Copy exactly. Begin with the line that contains "root of tail: (305, 277)" and stop after the last line of the records.

** Opening Recorded data block **

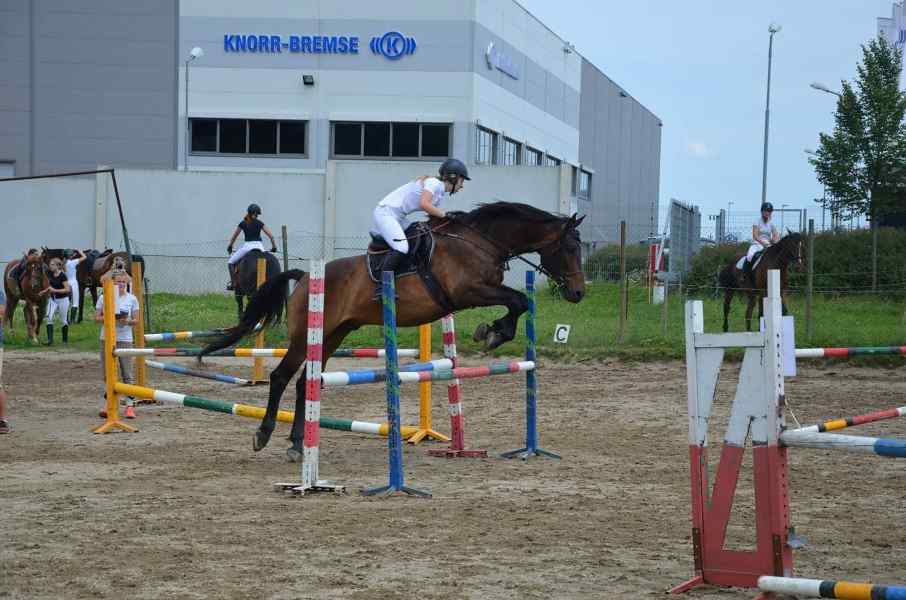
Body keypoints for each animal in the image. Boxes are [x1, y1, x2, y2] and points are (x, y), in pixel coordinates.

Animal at [202, 204, 588, 462]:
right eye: (570, 248)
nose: (578, 293)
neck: (481, 242)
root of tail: (305, 277)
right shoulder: (469, 291)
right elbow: (518, 300)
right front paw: (492, 332)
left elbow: (517, 301)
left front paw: (493, 331)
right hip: (306, 338)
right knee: (281, 377)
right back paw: (264, 435)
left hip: (333, 336)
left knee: (303, 384)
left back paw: (298, 445)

** Closing Recorded data block **

__Answer box__:
root of tail: (305, 277)
right shoulder: (469, 291)
right elbow: (518, 300)
right front paw: (492, 332)
left elbow: (517, 301)
left front paw: (493, 331)
right hip: (306, 338)
right knee: (281, 377)
right back paw: (264, 435)
left hip: (333, 336)
left knee: (303, 384)
left back paw: (298, 445)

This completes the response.